There’s a useful rule of thumb in politics. When Conservative politicians pronounce themselves to be a One Nation Tory, you can be pretty sure they’ve got nothing sensible to say. Instead of addressing voters, they’re conversing with each other in a special form of Tory code. It’s an identifier without substance, a form of ritualistic preening often seen in the animal kingdom.
Amber Rudd was at it last week. Claiming that the economy was her top priority, Rudd said she would oppose any Conservative leadership candidate who wanted to cancel HS2. The timing was unfortunate, with the House of Lords Economic Affairs Committee subsequently producing a report recommending the government think again on HS2. Costs are out of control and no one knows what the final price tag will be. Making the case for the Conservatives at the European elections, the work and pensions secretary delivered a diatribe of despair and negativity. ‘We should expect a higher level of debate,’ she scolded. ‘We must be bold and be courageous, take on the falsehoods and take on the haters.’
Every rule has an exception and in this case it is David Gauke, the Justice Secretary. Unlike most One Nation Tories who are happiest talking about anything other than the economy, Gauke understands that Conservatives must win the economic debate.
‘The economy should be at the heart of the centre right’s case to the electorate,’ Gauke said in a speech to Onward. ‘A focus upon creating prosperity is an approach that more often unites rather than divides the Conservative Party,’ is the slightly tepid way Gauke frames the political case for economic growth.
But that is about as far as it goes. Other than pouring cold water on tax cuts – the tried and tested Lawsonian way of making tax reform popular – Gauke offered little in the way of enlightenment as to what these economic polices might be, even in their vaguest form.
The reason is not hard to find. As Stian Westlake has argued, the hard truth is the government doesn’t have an economic policy. To misquote Keith Joseph, balancing the budget is not enough. There is no programme of pro-growth, micro-economic policies similar to the supply side, deregulatory reforms of the 1980s and 1990s. When your principal economic policies are building HS2 and decarbonising the economy, you have counted yourself out of the prosperity-making business. And if you claim that raising living standards is your priority, you are going to end up disappointing an awful lot of voters
So it’s hardly surprising that One Nation Tories have a big problem with populism. In Gauke’s telling, Margaret Thatcher was one of us when it comes to his dislike of populism.
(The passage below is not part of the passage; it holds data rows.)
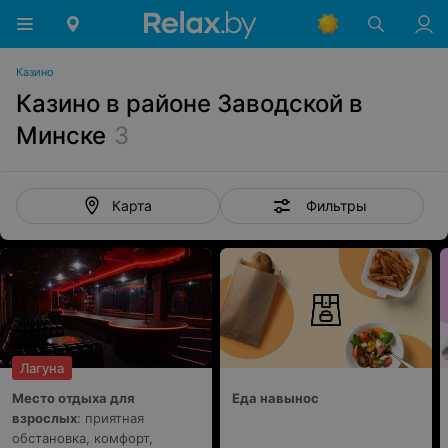
Казино
Казино в районе Заводской в
Минске
3
Фильтры
Карта
Лагуна
Место отдыха для
Еда навынос
взрослых
: приятная
обстановка, комфорт,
Her success in turning around the economy was based on being an anti-populist. ‘She did so not by embracing populism but by confronting it,’ Gauke claims. The implication is that Margaret Thatcher was some kind of bloodless technocrat who knew better than the people she represented.
Nothing could be farther from the truth. She always knew where she came from and never turned her back on her natural supporters and was unembarrassed that their values were her values.
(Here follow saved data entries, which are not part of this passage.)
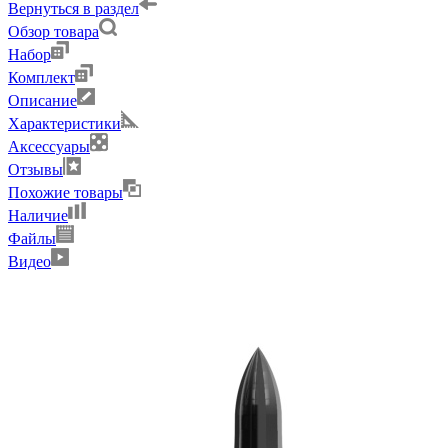
Вернуться в раздел
Обзор товара
Набор
Комплект
Описание
Характеристики
Аксессуары
Отзывы
Похожие товары
Наличие
Файлы
Видео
In a perceptive piece on the anniversary of her becoming prime minister, George Trefgarne writes that Margaret Thatcher would have known exactly what is wrong with the current Conservative party. ‘It has forgotten who its people are and what it stands for.’
The gap between the real Thatcher reality and Gauke’s revisionist version can be seen on immigration and culture. Acknowledging that sections of British society resent the disappearance of the culture they grew up with, Gauke sees this development as overwhelmingly positive. A year before becoming prime minister, Thatcher gave a famous TV interview when she talked about immigration in very different terms. ‘People are really rather afraid that this country might be rather swamped by people with a different culture,’ she told Granada’s World in Action. Even Nigel Farage couldn’t say that nowadays.
As political strategy, fighting populism is a formula for certain defeat. Thatcher’s three election victories show how successful Conservative leaders can co-opt populism for conservative ends. Thus the flourishing of popular capitalism and wider share ownership, of council house sales and of having a ‘retail offer’ of tax cuts at election time, something sorely lacking in the 2017 election.
The main function of One Nation Tories used to be in providing the Conservative party with ballast. In the demotic politics of 2019, where the Brexit Party can go from nought to overtaking the Tories in a matter of weeks, they are like defenceless herbivores against a hungry predator.
The irony of One Nation Toryism is that it is really about belief in the existence of Two Nations, comprising the people on top like them and a great mass of voters whose views and values are to be handled with a pair of tongs. It’s snobbery without the class of yesteryear – exactly what Nigel Farage could have ordered as his ideal entrée.